All the challenges of Waldemar Żurek. Will the new justice minister find a plan B?
Unofficial reports that had been reaching the public for weeks about an imminent change in the Justice Minister's position have been confirmed. Prime Minister Donald Tusk has made the decision. Adam Bodnar is leaving the position of Justice Minister, and the position is being filled by Waldemar Żurek, a Kraków judge. He is an experienced adjudicator, a long-time member of the National Council of the Judiciary, and one of the record holders in terms of the number of disciplinary proceedings brought against him under Zbigniew Ziobro.
For years, Judge Żurek was one of the most vocal critics of the changes introduced by the United Right in the Polish judiciary. He also offered his unsparing assessments of Minister Adam Bodnar's actions, and importantly, these opinions were not always positive. In an interview with "Rzeczpospolita" in April, he argued that the pace of restoring the rule of law in Poland, and above all, the pace of addressing violations of the law under the Law and Justice party (PiS), should be faster.
However, following the Prime Minister's decision, Waldemar Żurek was forced to shed his judicial robe, transform from reviewer to reviewee, and assume responsibility for the future of the justice system. The need for comprehensive reform is urgent, and all parties to the dispute that is increasingly consuming the Polish judiciary are calling for it.

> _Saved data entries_

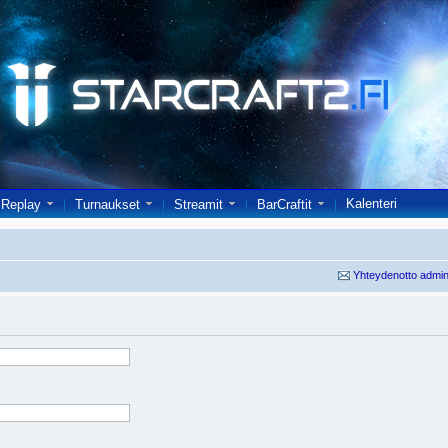
Kalenteri
Replay
Turnaukset
Streamit
BarCraftit
Yhteydenotto admin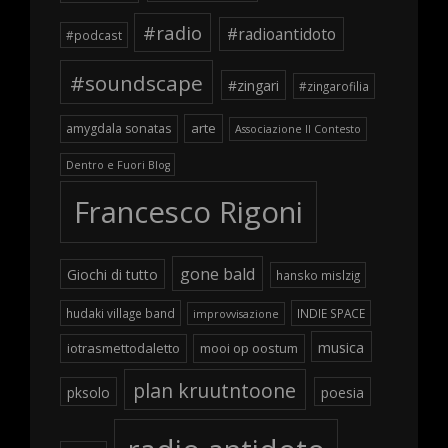
#radio
#radioantidoto
#podcast
#soundscape
#zingari
#zingarofilia
arte
amygdala sonatas
Associazione Il Contesto
Dentro e Fuori Blog
Francesco Rigoni
gone bald
Giochi di tutto
hansko mislzig
hudaki village band
INDIE SPACE
improvvisazione
musica
iotrasmettodaletto
mooi op oostum
plan kruutntoone
pksolo
poesia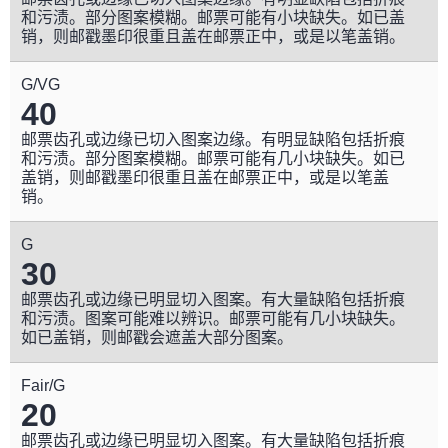
和污渍。部分图案模糊。邮票可能有小块缺失。如已盖
销，则邮戳墨印很重且盖在邮票正中，或是以笔盖销。
G/VG
40
邮票齿孔或边缘已切入图案边缘。有明显缺陷包括折痕
和污渍。部分图案模糊。邮票可能有几小块缺失。如已
盖销，则邮戳墨印很重且盖在邮票正中，或是以笔盖
销。
G
30
邮票齿孔或边缘已明显切入图案。有大量缺陷包括折痕
和污渍。图案可能难以辨识。邮票可能有几小块缺失。
如已盖销，则邮戳会遮盖大部分图案。
Fair/G
20
邮票齿孔或边缘已明显切入图案。有大量缺陷包括折痕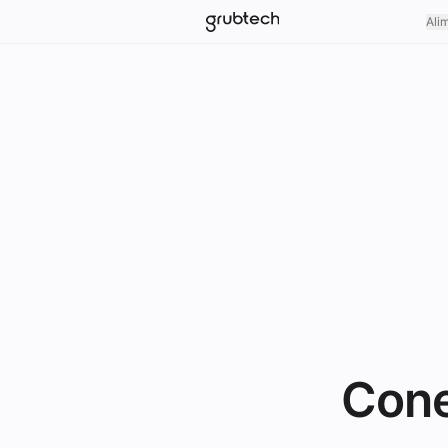
Ali
Cone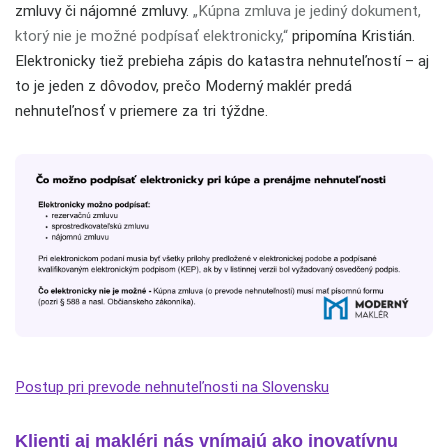
zmluvy či nájomné zmluvy.
„Kúpna zmluva je jediný dokument,
ktorý nie je možné podpísať elektronicky,“
pripomína Kristián.
Elektronicky tiež prebieha zápis do katastra nehnuteľností – aj
to je jeden z dôvodov, prečo Moderný maklér predá
nehnuteľnosť v priemere za tri týždne.
Postup pri prevode nehnuteľnosti na Slovensku
Klienti aj makléri nás vnímajú ako inovatívnu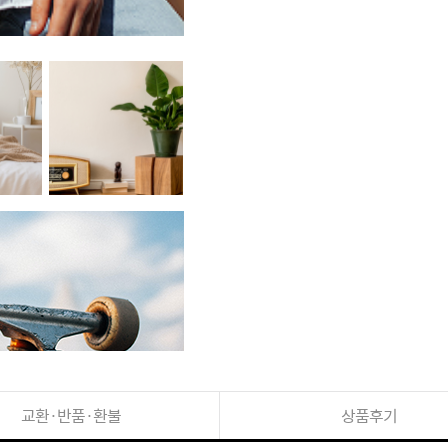
교환·반품·환불
상품후기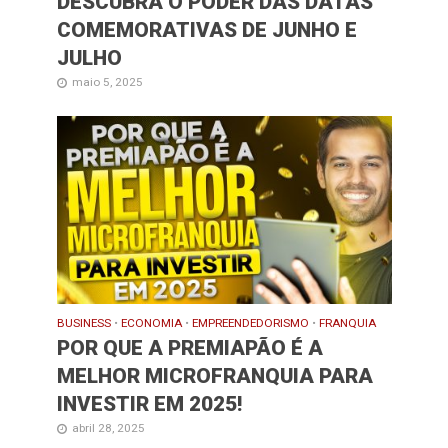
DESCUBRA O PODER DAS DATAS
COMEMORATIVAS DE JUNHO E
JULHO
maio 5, 2025
BUSINESS
•
ECONOMIA
•
EMPREENDEDORISMO
•
FRANQUIA
POR QUE A PREMIAPÃO É A
MELHOR MICROFRANQUIA PARA
INVESTIR EM 2025!
abril 28, 2025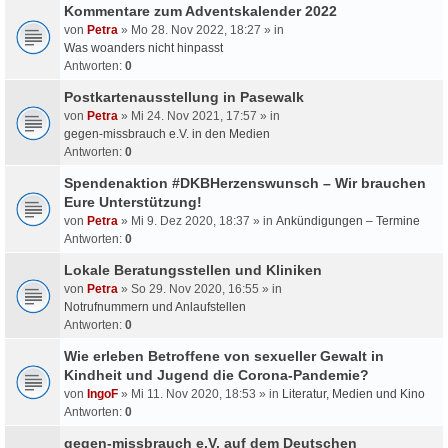
Kommentare zum Adventskalender 2022
von
Petra
» Mo 28. Nov 2022, 18:27 » in
Was woanders nicht hinpasst
Antworten:
0
Postkartenausstellung in Pasewalk
von
Petra
» Mi 24. Nov 2021, 17:57 » in
gegen-missbrauch e.V. in den Medien
Antworten:
0
Spendenaktion #DKBHerzenswunsch – Wir brauchen
Eure Unterstützung!
von
Petra
» Mi 9. Dez 2020, 18:37 » in
Ankündigungen – Termine
Antworten:
0
Lokale Beratungsstellen und Kliniken
von
Petra
» So 29. Nov 2020, 16:55 » in
Notrufnummern und Anlaufstellen
Antworten:
0
Wie erleben Betroffene von sexueller Gewalt in
Kindheit und Jugend die Corona-Pandemie?
von
IngoF
» Mi 11. Nov 2020, 18:53 » in
Literatur, Medien und Kino
Antworten:
0
gegen-missbrauch e.V. auf dem Deutschen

> _Parts of the exercise_
• 1. Set down the part of the article on Waldemar Żurek that runs from "However, following the" down to "calling for it.", word for word.
• 2. In the article on the new justice minister, which newspaper interviewed Waldemar Żurek in April?
• 3. Write the next part of the article on Waldemar Żurek becoming justice minister, starting after its final sentence.

> _Answers to the exercises_
• 1.
However, following the Prime Minister's decision, Waldemar Żurek was forced to shed his judicial robe, transform from reviewer to reviewee, and assume responsibility for the future of the justice system. The need for comprehensive reform is urgent, and all parties to the dispute that is increasingly consuming the Polish judiciary are calling for it.

• 2. "Rzeczpospolita"

• 3.
The status of so-called neo-judgesOne of the most pressing challenges remains the need to systemically address the questionable status of over three thousand so-called neo-judges, those appointed with the participation of the National Council of the Judiciary after 2017. Adam Bodnar failed to achieve this goal, but it cannot be said that he didn't try. The Judiciary and Prosecution System Codification Commission, which he revived and headed by Professor Krystian Markiewicz, prepared two proposals to regulate the status of so-called neo-judges by reviewing their appointments. Based on one of these proposals, the ministry developed a draft, which, however, stalled within the ministry and was scheduled for review by the Venice Commission. Importantly, Judge Żurek positively assessed these proposals and announced his support.
However, the implementation of these changes will require Karol Nawrocki's signature, which is unlikely. "Minister Żurek should not abandon this project. The first step is to complete work on this bill as quickly as possible and present it to the president. This will be the starting point for further talks and perhaps some form of compromise – the obligation to implement the rulings of European courts rests with the government and the president. The question will also arise as to how these rulings can be directly applied, even without a law being passed. A law stabilizing the status of new judges may prove to be a better solution for most of them," says Judge Bartłomiej Przymusiński, president of the Iustitia judges' association.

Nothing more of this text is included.